27 858 Gewasbeschermingsbeleid

Nr. 92 BRIEF VAN DE MINISTER VAN VOLKSHUISVESTING, RUIMTELIJKE ORDENING EN MILIEUBEHEER

Aan de Voorzitter van de Tweede Kamer der Staten-Generaal

Den Haag, 5 oktober 2010

Op 22 januari 2007 is u het Beleidsprogramma biociden1 aangeboden (TK, 2006–2007, 27 858, nr. 59). In deze brief wil ik u nader berichten over de voortgang van dit beleidsprogramma.

Het beleidsprogramma

In het beleidsprogramma is de ambitie om te komen tot een «maatschappelijk verantwoord gebruik van biociden2» neergelegd. De belangrijkste doelen van het beleidsprogramma zijn:

  • Uitsluitend gebruik van toegelaten biociden en gebruik conform gebruiksvoorschriften bij die toelating

  • Biociden alleen gebruiken als het echt nodig is

  • Beschikbaarheid van een adequaat middelenpakket

  • Verbetering van de communicatie tussen betrokken bedrijven en overheden

Hierbij informeer ik u over deze vier doelen, maar vooraf geef ik een schets van het systeem. Ik eindig de brief met een korte samenvatting en een blik op de toekomst.

Nationale en Europese regelgeving betreffende biociden

De Europese Richtlijn 98/8/EC betreffende het op de markt brengen van biociden voorziet onder andere in een Europees harmonisatietraject voor de beoordeling van alle werkzame stoffen die gebruikt worden in middelen voor het bestrijden van ongewenste organismen (biociden). Na een aanvankelijke trage start komt het nu op gang, mei 2014 moet het Europese beoordelingstraject zijn afgerond (dit traject is met 4 jaar verlengd, de aanvankelijke einddatum was 14 mei 2010). De toelating van biociden (de middelen zoals ze op de markt komen) valt onder het regime van de richtlijn aan de nationale overheden. In de Biocidenrichtlijn is gekozen voor een gefaseerde harmonisatie op Europees niveau. Lidstaten mochten onder het overgangsrecht kiezen om de bepalingen van de richtlijn toe te passen of voor het in standhouden van hun eigen nationale systematiek. Alle lidstaten hebben voor de laatste optie gekozen. Hierdoor is in Europa sprake van een zogenaamde ongelijk speelveld.

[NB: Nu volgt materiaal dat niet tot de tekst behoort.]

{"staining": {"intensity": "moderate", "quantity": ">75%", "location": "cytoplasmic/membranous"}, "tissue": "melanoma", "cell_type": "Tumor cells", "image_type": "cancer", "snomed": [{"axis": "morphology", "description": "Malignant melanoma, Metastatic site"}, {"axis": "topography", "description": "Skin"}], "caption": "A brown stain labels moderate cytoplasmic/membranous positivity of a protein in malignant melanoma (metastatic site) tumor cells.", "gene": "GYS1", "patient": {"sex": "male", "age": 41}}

In Nederland geldt de Wet gewasbeschermingsmiddelen en biociden, die sinds oktober 2007 van kracht is. Deze wet heeft de Bestrijdingsmiddelenwet uit 1962 vervangen. De systematiek die in de Wet gewasbeschermingsmiddelen en biociden is vastgelegd komt voor een belangrijk deel overeen met die van de richtlijn. Dit in tegenstelling tot de systematiek van veel andere landen.

De lidstaten krijgen, nadat de Europese stofbeoordeling heeft geleid tot plaatsing op een lijst met toegelaten stoffen (bijlage I, IA of IB van de richtlijn), twee jaar de tijd om hun nationale toelating van de middelen waarin de werkzame stof aanwezig is in lijn te brengen met de gemeenschappelijke beginselen zoals vastgelegd in de richtlijn. Daarmee wordt voor die middelen het overgangsregime beëindigd. Doordat het plaatsen van werkzame stoffen op de bijlage van de Richtlijn van start is gegaan, zullen de verschillen in toelatingen van biociden tussen de lidstaten geleidelijk steeds kleiner worden. Vanaf 2016 zal er voor het overgrote deel van de middelen geen sprake meer zijn van een ongelijk speelveld.

Op 12 juni 2009 heeft de Europese Commissie een voorstel gepubliceerd voor een Verordening Biociden (COM(2009) 267 definitief). Deze verordening zal de richtlijn vervangen en heeft, in tegenstelling tot de richtlijn, directe werking in alle lidstaten. Door middel van een BNC-fiche (TK 22 112, nr. 896) bent u geïnformeerd over het voorstel van de commissie en over de inzet van het kabinet op hoofdlijnen.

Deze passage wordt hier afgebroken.